[Items from a dataset]
◇ ◇ ◇ ◇ ◇ ◇ ◇

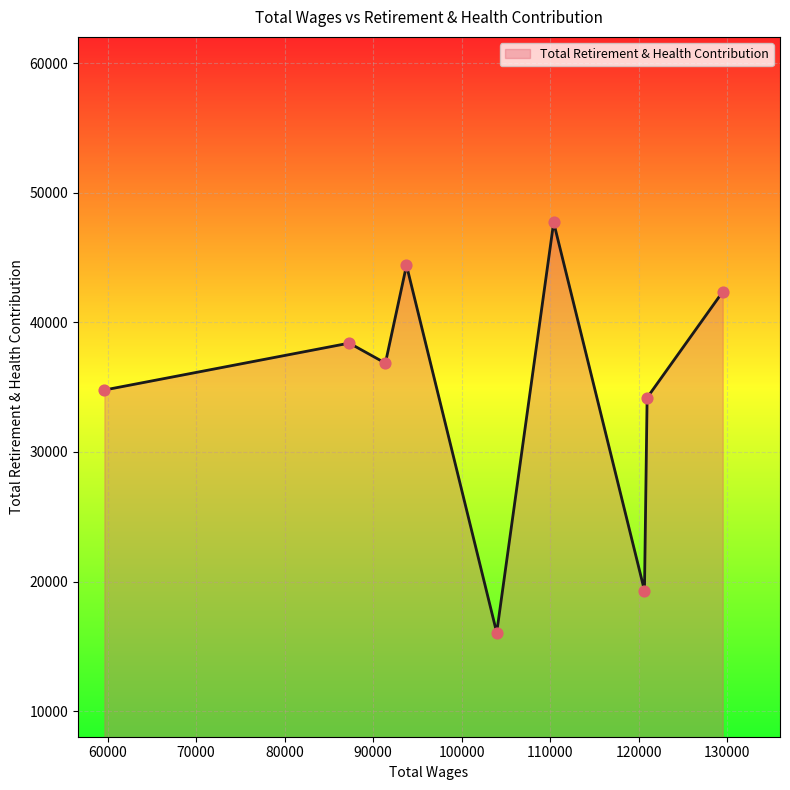

What is the difference between the maximum and minimum values?

31643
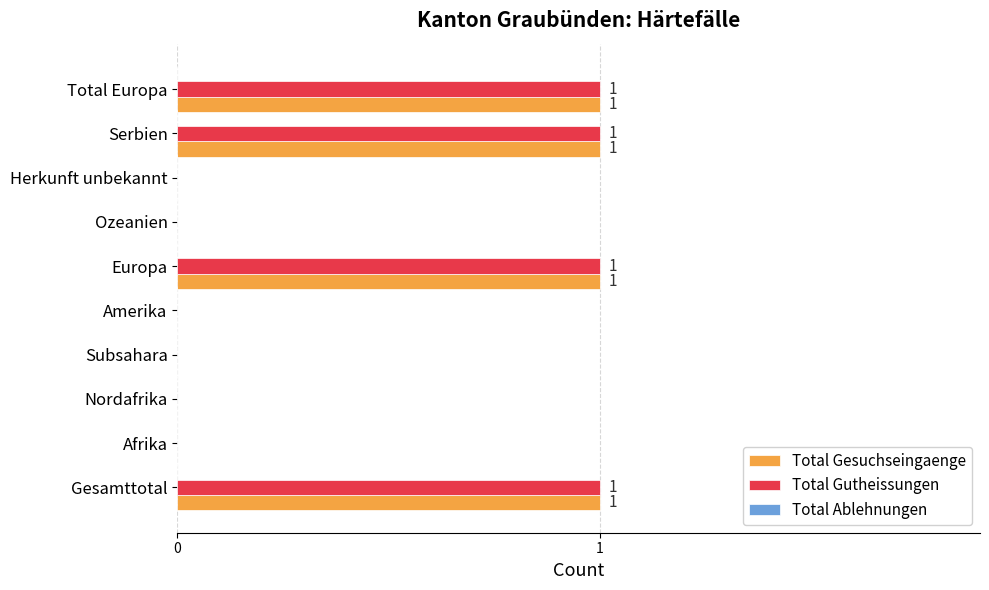

What is the sum of all Total Gesuchseingaenge values?

4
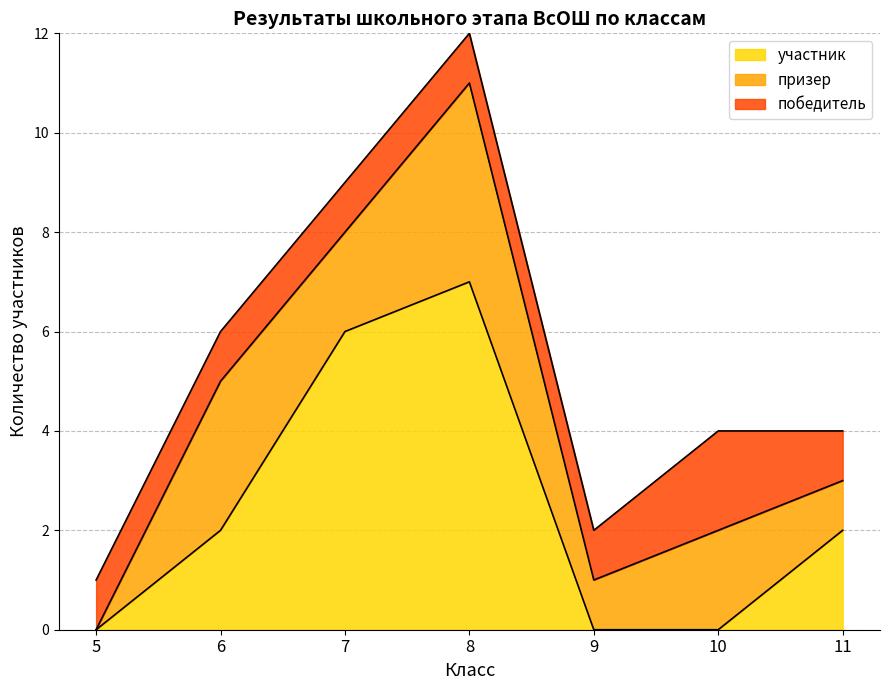

What is the maximum value shown in the chart?

7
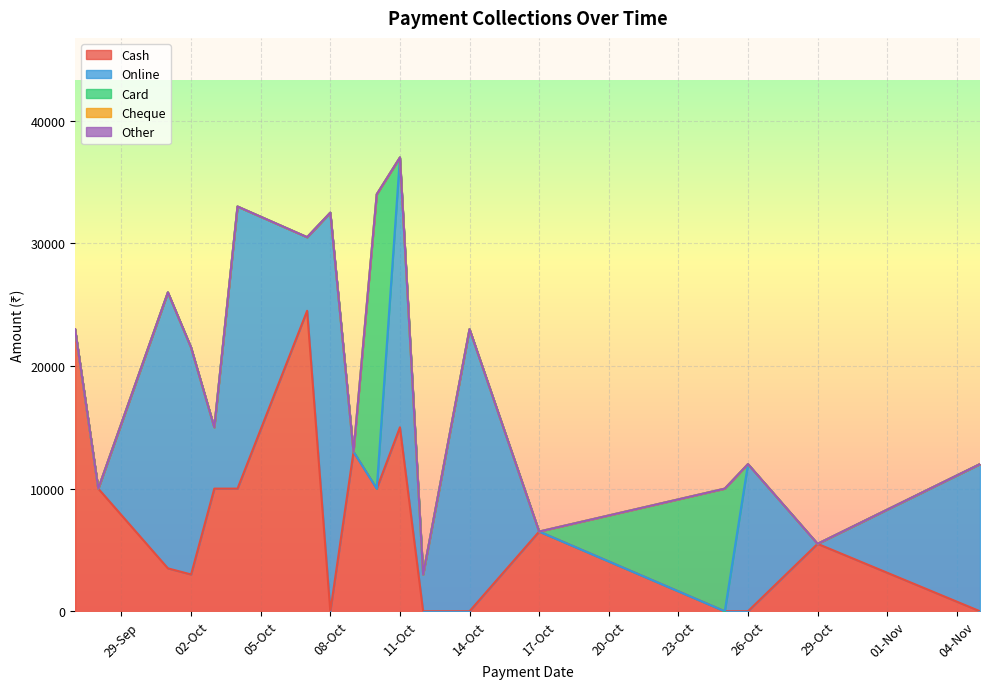

What are all the series names shown in the legend?

Cash, Online, Card, Cheque, Other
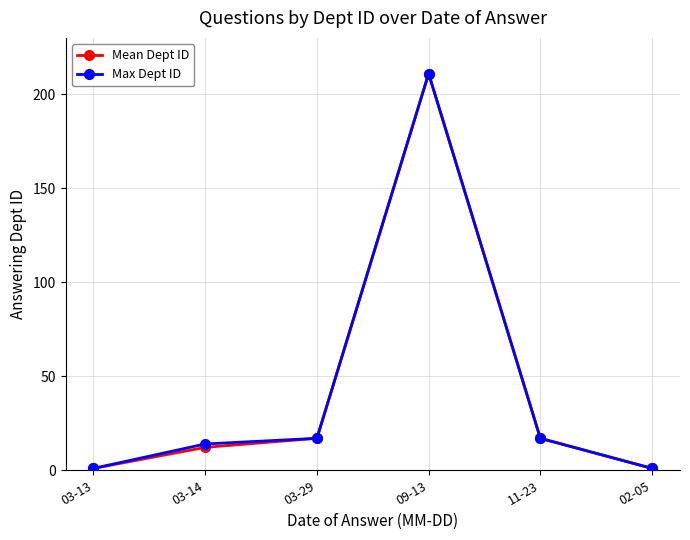

Count the number of categories in the chart.

6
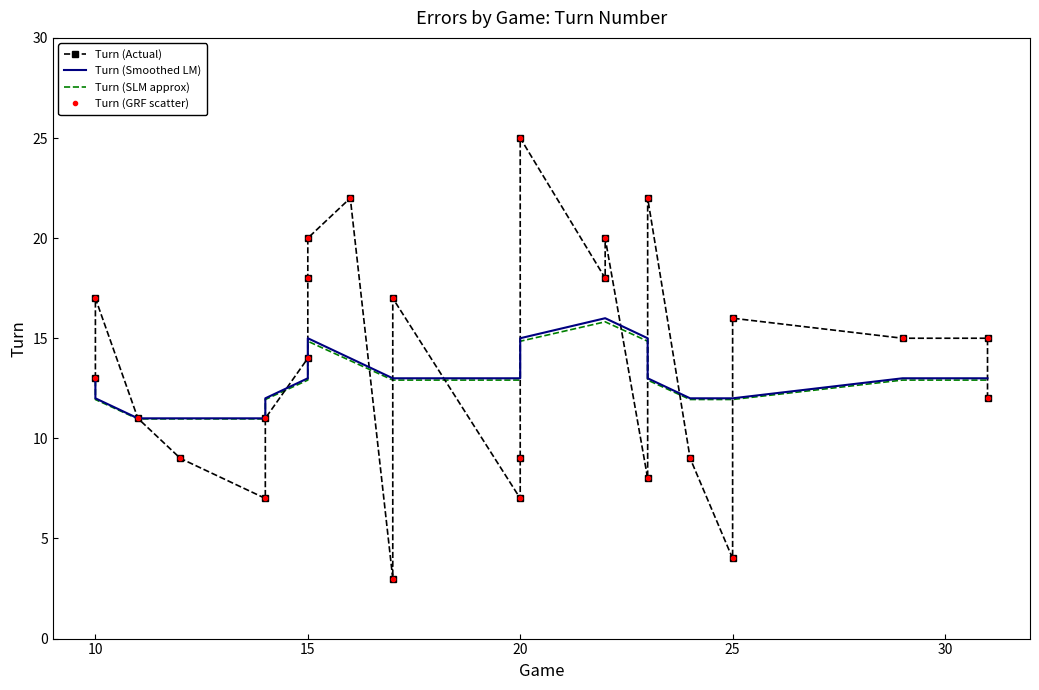

Reading right to left, what are all the values shown in this chart?

Turn (Actual): 12.0	15.0	15.0	16.0	4.0	9.0	22.0	8.0	20.0	18.0	25.0	9.0	7.0	17.0	3.0	22.0	20.0	18.0	14.0	11.0	7.0	9.0	11.0	17.0	13.0
Turn (Smoothed LM): 13.0	13.0	13.0	12.0	12.0	12.0	13.0	15.0	16.0	16.0	15.0	14.0	13.0	13.0	13.0	14.0	15.0	15.0	13.0	12.0	11.0	11.0	11.0	12.0	13.0
Turn (SLM approx): 12.9	12.9	12.9	11.9	11.9	11.9	12.9	14.8	15.8	15.8	14.8	13.9	12.9	12.9	12.9	13.9	14.8	14.8	12.9	11.9	11.0	11.0	11.0	11.9	12.9
Turn (GRF scatter): 12.0	15.0	15.0	16.0	4.0	9.0	22.0	8.0	20.0	18.0	25.0	9.0	7.0	17.0	3.0	22.0	20.0	18.0	14.0	11.0	7.0	9.0	11.0	17.0	13.0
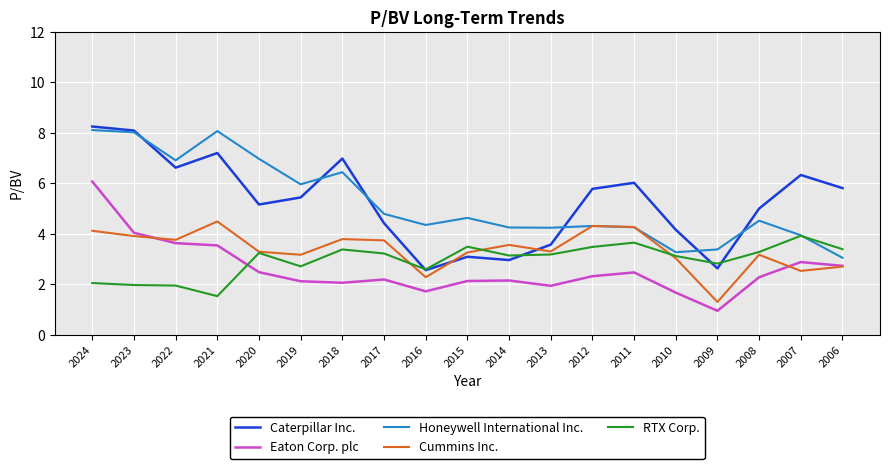

Which category has the lowest value across all series?

2009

◇ ◇ ◇ ◇ ◇ ◇ ◇

- ACTIVITY
Count the lines in the data above that contain the string "series", treating uppercase and lowercase as different. Give only the number.

- EXERCISE OUTPUT
2